It is the author's belief that `&mut uninit` is somewhat unique in the space of defined-but-unsafe Rust, in that this is a *safety invariant* on a otherwise very strict primitive type. Of the primitive types,
- `!` is always invalid.
- `()` is always valid.
- Simple numerics `iNN`, `uNN`, `fNN`, only have the trivial noundef validity invariant.
- (*mumbles mumbles* provenance; IIUC the current plan is to strip on load and by-value-transmute?)
- `char`, `bool` only have validity invariants.
- `[_; N]` and `[_]` inherit all safety/validity invariants from the contained type.
- `*const _` and `*mut _` only have the trivial noundef validity invariant.
- (*mumbles mumbles* provenance; IIUC the current plan is to angelically have provided the correct provenance if used?)
- `str` has officially been decided to have the validity invariant of `[u8]` and for valid UTF-8 to be a safety invariant.
- However, this decision is still somewhat contentious,
- and technically the decision was made for `&str` and not `str`-by-value.
- The author posits that the reason this is contentious is that it means the `str` *primitive* has a nonempty safety invariant
- and perhaps the resolution to this is to say `str` *isn't* (semantically) a primitive, it just *looks like* one, but is actually just `struct str([u8])`.
- `Box` is... special, but generally not considered as a primitive type outside of the compiler.
References thus are special among primitive types in that they
- have a nontrivial memory validity invariant,
- noundef, nonnull, aligned
- have complicated borrow validity requirements, and
- see: Stacked Borrows retags
- have a *safety* invariant that the pointee is both memory-valid and safe.

* Available data *
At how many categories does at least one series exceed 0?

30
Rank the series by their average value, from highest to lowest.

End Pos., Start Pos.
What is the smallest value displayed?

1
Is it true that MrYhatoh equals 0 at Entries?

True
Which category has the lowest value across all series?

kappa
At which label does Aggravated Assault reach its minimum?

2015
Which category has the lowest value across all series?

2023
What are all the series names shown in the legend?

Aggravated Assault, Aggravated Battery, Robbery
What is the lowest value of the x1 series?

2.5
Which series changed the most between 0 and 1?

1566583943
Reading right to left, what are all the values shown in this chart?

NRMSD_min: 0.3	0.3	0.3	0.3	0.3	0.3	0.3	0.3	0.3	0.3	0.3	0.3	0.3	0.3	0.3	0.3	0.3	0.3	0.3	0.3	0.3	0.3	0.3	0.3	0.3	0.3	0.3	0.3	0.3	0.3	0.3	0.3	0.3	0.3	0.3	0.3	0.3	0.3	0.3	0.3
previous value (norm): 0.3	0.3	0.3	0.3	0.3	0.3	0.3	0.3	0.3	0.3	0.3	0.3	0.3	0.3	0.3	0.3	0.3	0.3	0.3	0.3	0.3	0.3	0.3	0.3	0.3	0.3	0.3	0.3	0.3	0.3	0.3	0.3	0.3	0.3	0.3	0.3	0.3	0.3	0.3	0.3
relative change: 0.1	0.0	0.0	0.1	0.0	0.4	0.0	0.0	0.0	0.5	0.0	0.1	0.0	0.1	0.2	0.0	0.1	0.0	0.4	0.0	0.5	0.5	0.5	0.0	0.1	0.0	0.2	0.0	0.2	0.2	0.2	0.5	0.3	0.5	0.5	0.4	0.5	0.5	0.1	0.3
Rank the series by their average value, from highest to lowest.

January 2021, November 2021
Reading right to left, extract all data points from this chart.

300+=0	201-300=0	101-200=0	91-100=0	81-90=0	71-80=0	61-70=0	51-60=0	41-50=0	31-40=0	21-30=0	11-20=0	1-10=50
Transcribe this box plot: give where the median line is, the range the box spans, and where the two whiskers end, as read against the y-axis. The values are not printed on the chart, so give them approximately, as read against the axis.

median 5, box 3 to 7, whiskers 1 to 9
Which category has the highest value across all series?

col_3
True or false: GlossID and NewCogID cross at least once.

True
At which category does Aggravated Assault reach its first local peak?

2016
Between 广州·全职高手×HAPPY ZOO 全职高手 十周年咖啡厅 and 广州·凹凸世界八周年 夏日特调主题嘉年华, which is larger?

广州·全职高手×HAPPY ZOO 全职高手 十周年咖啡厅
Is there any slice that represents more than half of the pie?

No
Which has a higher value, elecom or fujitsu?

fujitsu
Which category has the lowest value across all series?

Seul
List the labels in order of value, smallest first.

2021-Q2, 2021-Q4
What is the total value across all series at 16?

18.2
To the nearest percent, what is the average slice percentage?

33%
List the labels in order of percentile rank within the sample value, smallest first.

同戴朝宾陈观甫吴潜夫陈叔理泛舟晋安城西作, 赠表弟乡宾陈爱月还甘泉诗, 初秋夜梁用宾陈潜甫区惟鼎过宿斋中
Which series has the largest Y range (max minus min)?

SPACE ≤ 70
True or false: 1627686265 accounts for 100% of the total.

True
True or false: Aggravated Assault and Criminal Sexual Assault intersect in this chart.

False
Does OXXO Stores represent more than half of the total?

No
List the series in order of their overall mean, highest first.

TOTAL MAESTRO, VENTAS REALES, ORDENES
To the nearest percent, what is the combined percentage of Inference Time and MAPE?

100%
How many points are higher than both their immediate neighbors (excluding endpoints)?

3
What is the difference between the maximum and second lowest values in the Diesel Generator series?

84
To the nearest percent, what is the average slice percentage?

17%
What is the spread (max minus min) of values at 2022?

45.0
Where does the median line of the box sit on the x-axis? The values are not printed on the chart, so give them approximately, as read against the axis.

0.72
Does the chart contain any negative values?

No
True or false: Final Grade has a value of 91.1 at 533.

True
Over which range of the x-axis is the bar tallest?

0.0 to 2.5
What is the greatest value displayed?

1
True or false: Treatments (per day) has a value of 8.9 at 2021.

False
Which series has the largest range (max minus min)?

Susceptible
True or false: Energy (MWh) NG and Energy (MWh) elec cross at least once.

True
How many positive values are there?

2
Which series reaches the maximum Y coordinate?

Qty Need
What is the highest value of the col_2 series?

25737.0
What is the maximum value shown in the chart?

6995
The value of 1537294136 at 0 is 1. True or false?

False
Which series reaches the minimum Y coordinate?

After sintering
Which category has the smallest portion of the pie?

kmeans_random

* Required action 1 *
In the excerpt on invariants of Rust primitive types, which three properties make up the memory validity invariant of references?
* Required action 2 *
Carry the excerpt on invariants of Rust primitive types forward from its last line.

* Answer 1 *
Noundef, nonnull, and aligned.

* Answer 2 *
This is likely unavoidable, as [memory validity being shallow / not following references](https://github.com/rust-lang/unsafe-code-guidelines/issues/77#issuecomment-519997799) is itself a very desirable property, both for reasoning about unsafe code and for implementing the sanitizer. But I think this can be resolved as solely a teaching problem. The answer to "can a reference point to uninitialized memory" should be "no\*, use `MaybeUninit` or a wrapper of it," where the asterisk is "`unsafe` can break the rules, but unless you break the rules, you don't have to worry about it." I think in many ways many people are too eager to be *correct* to remember when it's okay and even better to put forward a simplifying lie, and then refine later as necessary.
Having an operational model of "what you *can* do" with `unsafe` is important for being able to reason about unsafe code and to write complicated unsafe code. But for teaching unsafe, it's almost certainly better to stick to relaxing the safe rules for a significant period.
### TL;DR
It is the author's conclusion that:
- References to uninit primitives are clearly nonproblematic to allow in the opsem.
- Retags of `enum`s need to do a read if we want ["active variant" `MaybeUninit` tracking](https://github.com/rust-lang/unsafe-code-guidelines/issues/346#issuecomment-1175723345).
- Teaching proper "choose your weakenings" use of `unsafe` is difficult.
- And likely currently exposes "`&uninit` is fine, actually" too soon.
- The model that better fits _developer reasoning_ is more "clean up after yourself", i.e. *not* https://github.com/rust-lang/unsafe-code-guidelines/issues/84
- *Specifically* because this behaves more like normal safety reasoning than allowing safe types to be used in unsafe states.